Night Watch
Detecting Nocturnal Stress and Autonomic Drift
Detecting Nocturnal Stress and Autonomic Drift
NightWatch is an ongoing research project studying overnight physiological changes to detect early signs of stress, fatigue, and autonomic imbalance during sleep.
By analyzing data from Apple Watch (HRV, HR trend, SpO₂, movement) and Muse S EEG headband, the project focuses on the 3–6 a.m. window, when sympathetic activity peaks and cardiac events are most common.
The goal is to design a wearable-based system that provides early insight into stress vulnerability before it manifests the next day.
Research Goals
Identify HRV, HR slope, and SpO₂ patterns that indicate pre-stress or autonomic drift during sleep.
Integrate EEG alpha/theta arousal detection for neural validation of stress response.

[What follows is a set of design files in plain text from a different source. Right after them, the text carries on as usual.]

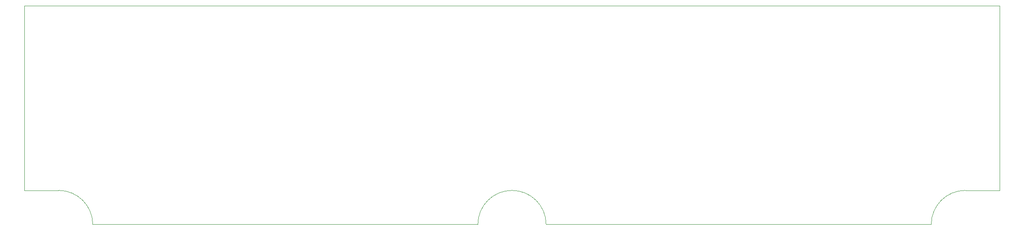
<source format=gbr>
G04 #@! TF.GenerationSoftware,KiCad,Pcbnew,(5.1.6)-1*
G04 #@! TF.CreationDate,2020-06-29T20:01:25+03:00*
G04 #@! TF.ProjectId,JLH-Flange,4a4c482d-466c-4616-9e67-652e6b696361,rev?*
G04 #@! TF.SameCoordinates,Original*
G04 #@! TF.FileFunction,Profile,NP*
%FSLAX46Y46*%
G04 Gerber Fmt 4.6, Leading zero omitted, Abs format (unit mm)*
G04 Created by KiCad (PCBNEW (5.1.6)-1) date 2020-06-29 20:01:25*
%MOMM*%
%LPD*%
G01*
G04 APERTURE LIST*
G04 #@! TA.AperFunction,Profile*
%ADD10C,0.050000*%
G04 #@! TD*
G04 APERTURE END LIST*
D10*
X58250000Y-113300000D02*
X51250000Y-113300000D01*
X244250000Y-113300000D02*
X251250000Y-113300000D01*
X237250000Y-120300000D02*
G75*
G02*
X244250000Y-113300000I7000000J0D01*
G01*
X58250000Y-113300000D02*
G75*
G02*
X65250000Y-120300000I0J-7000000D01*
G01*
X144250000Y-120300000D02*
X65250000Y-120300000D01*
X158250000Y-120300000D02*
X237250000Y-120300000D01*
X144250000Y-120300000D02*
G75*
G02*
X158250000Y-120300000I7000000J0D01*
G01*
X51250000Y-75300000D02*
X251250000Y-75300000D01*
X51250000Y-113300000D02*
X51250000Y-75300000D01*
X251250000Y-113300000D02*
X251250000Y-75300000D01*
M02*

</source>
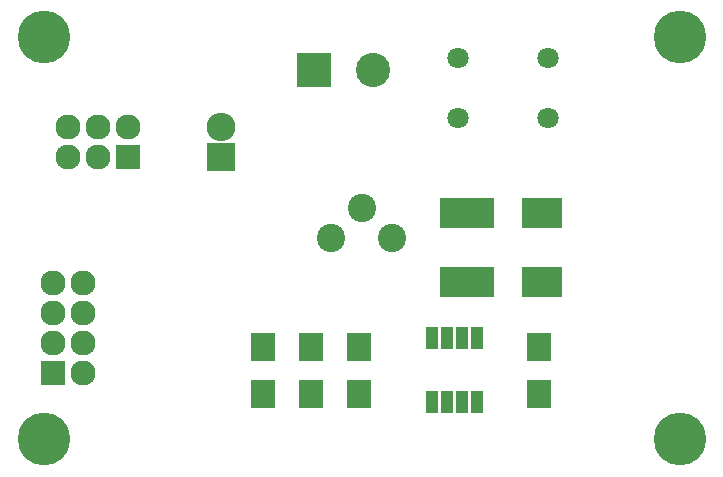
<source format=gts>
G04 #@! TF.FileFunction,Soldermask,Top*
%FSLAX46Y46*%
G04 Gerber Fmt 4.6, Leading zero omitted, Abs format (unit mm)*
G04 Created by KiCad (PCBNEW 4.0.3+e1-6302~38~ubuntu16.04.1-stable) date Mon Oct 24 21:46:35 2016*
%MOMM*%
%LPD*%
G01*
G04 APERTURE LIST*
%ADD10C,0.100000*%
%ADD11C,2.400000*%
%ADD12R,2.000000X2.400000*%
%ADD13R,1.000000X1.950000*%
%ADD14R,2.432000X2.432000*%
%ADD15O,2.432000X2.432000*%
%ADD16R,2.127200X2.127200*%
%ADD17O,2.127200X2.127200*%
%ADD18R,2.100000X2.400000*%
%ADD19C,1.797000*%
%ADD20R,2.900000X2.900000*%
%ADD21C,2.900000*%
%ADD22C,4.464000*%
%ADD23R,4.600000X2.600000*%
%ADD24R,3.400000X2.600000*%
G04 APERTURE END LIST*
D10*
D11*
X107432000Y-100012500D03*
X109982000Y-97487500D03*
X112532000Y-100012500D03*
D12*
X124968000Y-113252000D03*
X124968000Y-109252000D03*
X101600000Y-109252000D03*
X101600000Y-113252000D03*
D13*
X115951000Y-113952000D03*
X117221000Y-113952000D03*
X118491000Y-113952000D03*
X119761000Y-113952000D03*
X119761000Y-108552000D03*
X118491000Y-108552000D03*
X117221000Y-108552000D03*
X115951000Y-108552000D03*
D14*
X98044000Y-93218000D03*
D15*
X98044000Y-90678000D03*
D16*
X83820000Y-111506000D03*
D17*
X86360000Y-111506000D03*
X83820000Y-108966000D03*
X86360000Y-108966000D03*
X83820000Y-106426000D03*
X86360000Y-106426000D03*
X83820000Y-103886000D03*
X86360000Y-103886000D03*
D16*
X90170000Y-93218000D03*
D17*
X90170000Y-90678000D03*
X87630000Y-93218000D03*
X87630000Y-90678000D03*
X85090000Y-93218000D03*
X85090000Y-90678000D03*
D18*
X109728000Y-113252000D03*
X109728000Y-109252000D03*
X105664000Y-113252000D03*
X105664000Y-109252000D03*
D19*
X125730000Y-89916000D03*
X125730000Y-84836000D03*
X118110000Y-89916000D03*
X118110000Y-84836000D03*
D20*
X105918000Y-85852000D03*
D21*
X110918000Y-85852000D03*
D22*
X83058000Y-83058000D03*
X83058000Y-117094000D03*
X136906000Y-83058000D03*
X136906000Y-117094000D03*
D23*
X118872000Y-97938000D03*
X118872000Y-103738000D03*
D24*
X125222000Y-103738000D03*
X125222000Y-97938000D03*
M02*

</source>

Build a multi-sensor Early Warning Index (EWI) combining cardiovascular, respiratory, and neural data.
Correlate physiological metrics with self-reported next-day mood and alertness.
Create a visual NightWatch Report summarizing sleep-stage risk markers and recovery scores.
Research Goals
Imported and aligned Apple HealthKit and Muse EEG data streams, accounting for time drift and sampling differences.
Processed HRV signals (RMSSD, SDNN, pNN50) with artifact filtering and motion masking for higher accuracy.
Calculated SpO₂ desaturation metrics (depth, duration, recovery) to measure respiratory stability.
Extracted EEG micro-arousals and integrated them with HRV and HR slope data to visualize autonomic-neural coupling.
Developed multi-night visualization dashboards highlighting pre-wake autonomic drift trends.
Currently testing threshold tuning and rolling baseline models for a predictive Early Warning Index (EWI).
Ongoing Activity
Conducting multi-week data collection with Apple Watch and Muse S to validate pattern consistency.
Refining the EWI algorithm for better correlation with next-day self-assessment surveys.
Expanding the dataset to include sleep quality and fatigue questionnaires.
Preparing data plots and a graphical abstract for a poster and upcoming research presentation.
Drafting a research paper (2025) documenting findings on early detection of nocturnal stress patterns.